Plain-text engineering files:
*** Begin section ***

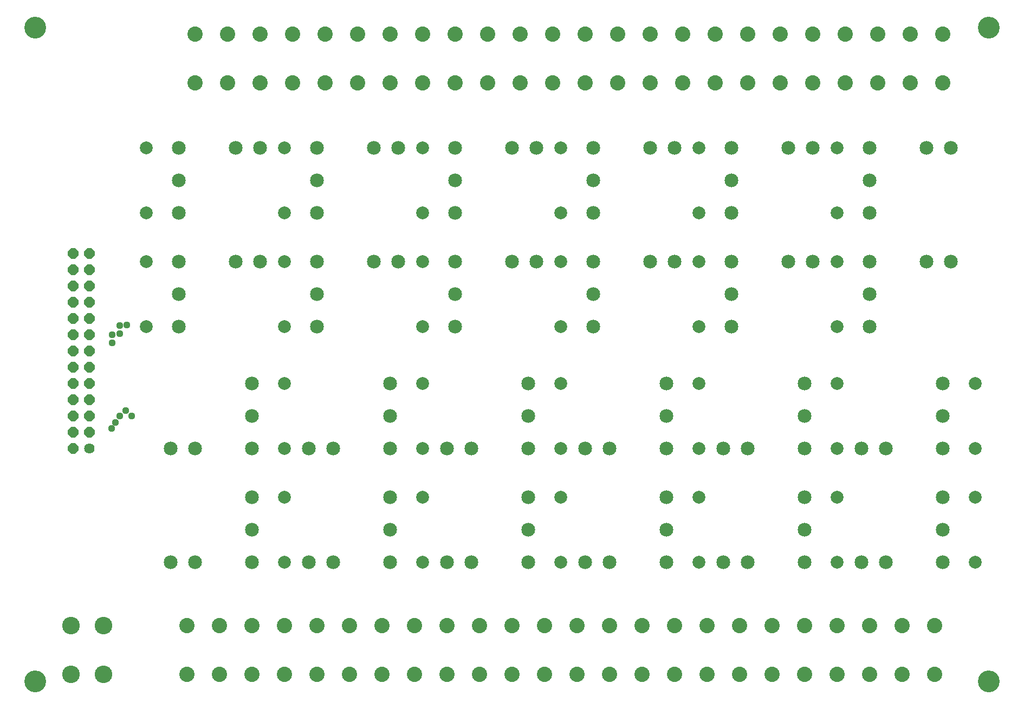
<source format=gbs>
G75*
%MOIN*%
%OFA0B0*%
%FSLAX25Y25*%
%IPPOS*%
%LPD*%
%AMOC8*
5,1,8,0,0,1.08239X$1,22.5*
%
%ADD10C,0.06400*%
%ADD11OC8,0.06400*%
%ADD12C,0.07887*%
%ADD13C,0.08477*%
%ADD14C,0.10800*%
%ADD15C,0.09400*%
%ADD16C,0.13398*%
%ADD17C,0.04369*%
D10*
X0062838Y0175744D03*
D11*
X0052838Y0175744D03*
X0052838Y0185744D03*
X0062838Y0185744D03*
X0062838Y0195744D03*
X0052838Y0195744D03*
X0052838Y0205744D03*
X0062838Y0205744D03*
X0062838Y0215744D03*
X0052838Y0215744D03*
X0052838Y0225744D03*
X0062838Y0225744D03*
X0062838Y0235744D03*
X0052838Y0235744D03*
X0052838Y0245744D03*
X0062838Y0245744D03*
X0062838Y0255744D03*
X0052838Y0255744D03*
X0052838Y0265744D03*
X0062838Y0265744D03*
X0062838Y0275744D03*
X0052838Y0275744D03*
X0052838Y0285744D03*
X0062838Y0285744D03*
X0062838Y0295744D03*
X0052838Y0295744D03*
D12*
X0097838Y0290744D03*
X0097838Y0320744D03*
X0097838Y0360744D03*
X0182838Y0360744D03*
X0182838Y0320744D03*
X0182838Y0290744D03*
X0182838Y0250744D03*
X0182838Y0215744D03*
X0182838Y0175744D03*
X0182838Y0145744D03*
X0182838Y0105744D03*
X0267838Y0105744D03*
X0267838Y0145744D03*
X0267838Y0175744D03*
X0267838Y0215744D03*
X0267838Y0250744D03*
X0267838Y0290744D03*
X0267838Y0320744D03*
X0267838Y0360744D03*
X0352838Y0360744D03*
X0352838Y0320744D03*
X0352838Y0290744D03*
X0352838Y0250744D03*
X0352838Y0215744D03*
X0352838Y0175744D03*
X0352838Y0145744D03*
X0352838Y0105744D03*
X0437838Y0105744D03*
X0437838Y0145744D03*
X0437838Y0175744D03*
X0437838Y0215744D03*
X0437838Y0250744D03*
X0437838Y0290744D03*
X0437838Y0320744D03*
X0437838Y0360744D03*
X0522838Y0360744D03*
X0522838Y0320744D03*
X0522838Y0290744D03*
X0522838Y0250744D03*
X0522838Y0215744D03*
X0522838Y0175744D03*
X0522838Y0145744D03*
X0522838Y0105744D03*
X0607838Y0105744D03*
X0607838Y0145744D03*
X0607838Y0175744D03*
X0607838Y0215744D03*
X0097838Y0250744D03*
D13*
X0117838Y0250744D03*
X0117838Y0270744D03*
X0117838Y0290744D03*
X0152838Y0290744D03*
X0167838Y0290744D03*
X0202838Y0290744D03*
X0202838Y0270744D03*
X0202838Y0250744D03*
X0162838Y0215744D03*
X0162838Y0195744D03*
X0162838Y0175744D03*
X0197838Y0175744D03*
X0212838Y0175744D03*
X0247838Y0175744D03*
X0247838Y0195744D03*
X0247838Y0215744D03*
X0282838Y0175744D03*
X0297838Y0175744D03*
X0332838Y0175744D03*
X0332838Y0195744D03*
X0332838Y0215744D03*
X0367838Y0175744D03*
X0382838Y0175744D03*
X0417838Y0175744D03*
X0417838Y0195744D03*
X0417838Y0215744D03*
X0452838Y0175744D03*
X0467838Y0175744D03*
X0502838Y0175744D03*
X0502838Y0195744D03*
X0502838Y0215744D03*
X0537838Y0175744D03*
X0552838Y0175744D03*
X0587838Y0175744D03*
X0587838Y0195744D03*
X0587838Y0215744D03*
X0542838Y0250744D03*
X0542838Y0270744D03*
X0542838Y0290744D03*
X0507838Y0290744D03*
X0492838Y0290744D03*
X0457838Y0290744D03*
X0457838Y0270744D03*
X0457838Y0250744D03*
X0422838Y0290744D03*
X0407838Y0290744D03*
X0372838Y0290744D03*
X0372838Y0270744D03*
X0372838Y0250744D03*
X0337838Y0290744D03*
X0322838Y0290744D03*
X0287838Y0290744D03*
X0287838Y0270744D03*
X0287838Y0250744D03*
X0252838Y0290744D03*
X0237838Y0290744D03*
X0202838Y0320744D03*
X0202838Y0340744D03*
X0202838Y0360744D03*
X0167838Y0360744D03*
X0152838Y0360744D03*
X0117838Y0360744D03*
X0117838Y0340744D03*
X0117838Y0320744D03*
X0237838Y0360744D03*
X0252838Y0360744D03*
X0287838Y0360744D03*
X0287838Y0340744D03*
X0287838Y0320744D03*
X0322838Y0360744D03*
X0337838Y0360744D03*
X0372838Y0360744D03*
X0372838Y0340744D03*
X0372838Y0320744D03*
X0407838Y0360744D03*
X0422838Y0360744D03*
X0457838Y0360744D03*
X0457838Y0340744D03*
X0457838Y0320744D03*
X0492838Y0360744D03*
X0507838Y0360744D03*
X0542838Y0360744D03*
X0542838Y0340744D03*
X0542838Y0320744D03*
X0577838Y0290744D03*
X0592838Y0290744D03*
X0592838Y0360744D03*
X0577838Y0360744D03*
X0587838Y0145744D03*
X0587838Y0125744D03*
X0587838Y0105744D03*
X0552838Y0105744D03*
X0537838Y0105744D03*
X0502838Y0105744D03*
X0502838Y0125744D03*
X0502838Y0145744D03*
X0467838Y0105744D03*
X0452838Y0105744D03*
X0417838Y0105744D03*
X0417838Y0125744D03*
X0417838Y0145744D03*
X0382838Y0105744D03*
X0367838Y0105744D03*
X0332838Y0105744D03*
X0332838Y0125744D03*
X0332838Y0145744D03*
X0297838Y0105744D03*
X0282838Y0105744D03*
X0247838Y0105744D03*
X0247838Y0125744D03*
X0247838Y0145744D03*
X0212838Y0105744D03*
X0197838Y0105744D03*
X0162838Y0105744D03*
X0162838Y0125744D03*
X0162838Y0145744D03*
X0127838Y0175744D03*
X0112838Y0175744D03*
X0112838Y0105744D03*
X0127838Y0105744D03*
D14*
X0071617Y0066650D03*
X0051617Y0066650D03*
X0051617Y0036650D03*
X0071617Y0036650D03*
D15*
X0122838Y0036744D03*
X0142838Y0036744D03*
X0162838Y0036744D03*
X0182838Y0036744D03*
X0202838Y0036744D03*
X0222838Y0036744D03*
X0242838Y0036744D03*
X0262838Y0036744D03*
X0282838Y0036744D03*
X0302838Y0036744D03*
X0322838Y0036744D03*
X0342838Y0036744D03*
X0362838Y0036744D03*
X0382838Y0036744D03*
X0402838Y0036744D03*
X0422838Y0036744D03*
X0442838Y0036744D03*
X0462838Y0036744D03*
X0482838Y0036744D03*
X0502838Y0036744D03*
X0522838Y0036744D03*
X0542838Y0036744D03*
X0562838Y0036744D03*
X0582838Y0036744D03*
X0582838Y0066744D03*
X0562838Y0066744D03*
X0542838Y0066744D03*
X0522838Y0066744D03*
X0502838Y0066744D03*
X0482838Y0066744D03*
X0462838Y0066744D03*
X0442838Y0066744D03*
X0422838Y0066744D03*
X0402838Y0066744D03*
X0382838Y0066744D03*
X0362838Y0066744D03*
X0342838Y0066744D03*
X0322838Y0066744D03*
X0302838Y0066744D03*
X0282838Y0066744D03*
X0262838Y0066744D03*
X0242838Y0066744D03*
X0222838Y0066744D03*
X0202838Y0066744D03*
X0182838Y0066744D03*
X0162838Y0066744D03*
X0142838Y0066744D03*
X0122838Y0066744D03*
X0127838Y0400744D03*
X0147838Y0400744D03*
X0167838Y0400744D03*
X0187838Y0400744D03*
X0207838Y0400744D03*
X0227838Y0400744D03*
X0247838Y0400744D03*
X0267838Y0400744D03*
X0287838Y0400744D03*
X0307838Y0400744D03*
X0327838Y0400744D03*
X0347838Y0400744D03*
X0367838Y0400744D03*
X0387838Y0400744D03*
X0407838Y0400744D03*
X0427838Y0400744D03*
X0447838Y0400744D03*
X0467838Y0400744D03*
X0487838Y0400744D03*
X0507838Y0400744D03*
X0527838Y0400744D03*
X0547838Y0400744D03*
X0567838Y0400744D03*
X0587838Y0400744D03*
X0587838Y0430744D03*
X0567838Y0430744D03*
X0547838Y0430744D03*
X0527838Y0430744D03*
X0507838Y0430744D03*
X0487838Y0430744D03*
X0467838Y0430744D03*
X0447838Y0430744D03*
X0427838Y0430744D03*
X0407838Y0430744D03*
X0387838Y0430744D03*
X0367838Y0430744D03*
X0347838Y0430744D03*
X0327838Y0430744D03*
X0307838Y0430744D03*
X0287838Y0430744D03*
X0267838Y0430744D03*
X0247838Y0430744D03*
X0227838Y0430744D03*
X0207838Y0430744D03*
X0187838Y0430744D03*
X0167838Y0430744D03*
X0147838Y0430744D03*
X0127838Y0430744D03*
D16*
X0029649Y0032555D03*
X0029649Y0434917D03*
X0616263Y0434917D03*
X0616263Y0032555D03*
D17*
X0088822Y0195744D03*
X0085238Y0199244D03*
X0081654Y0195744D03*
X0079054Y0191744D03*
X0076454Y0188244D03*
X0076838Y0240744D03*
X0076838Y0245913D03*
X0081457Y0246363D03*
X0081491Y0251397D03*
X0086026Y0251932D03*
M02*

</source>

*** End section ***

● Task directions
No line before the one with "X0187838Y0430744D03*" belongs in the answer; copy that line and the rest of the records exactly.

● Answer to this task
X0187838Y0430744D03*
X0167838Y0430744D03*
X0147838Y0430744D03*
X0127838Y0430744D03*
D16*
X0029649Y0032555D03*
X0029649Y0434917D03*
X0616263Y0434917D03*
X0616263Y0032555D03*
D17*
X0088822Y0195744D03*
X0085238Y0199244D03*
X0081654Y0195744D03*
X0079054Y0191744D03*
X0076454Y0188244D03*
X0076838Y0240744D03*
X0076838Y0245913D03*
X0081457Y0246363D03*
X0081491Y0251397D03*
X0086026Y0251932D03*
M02*

</source>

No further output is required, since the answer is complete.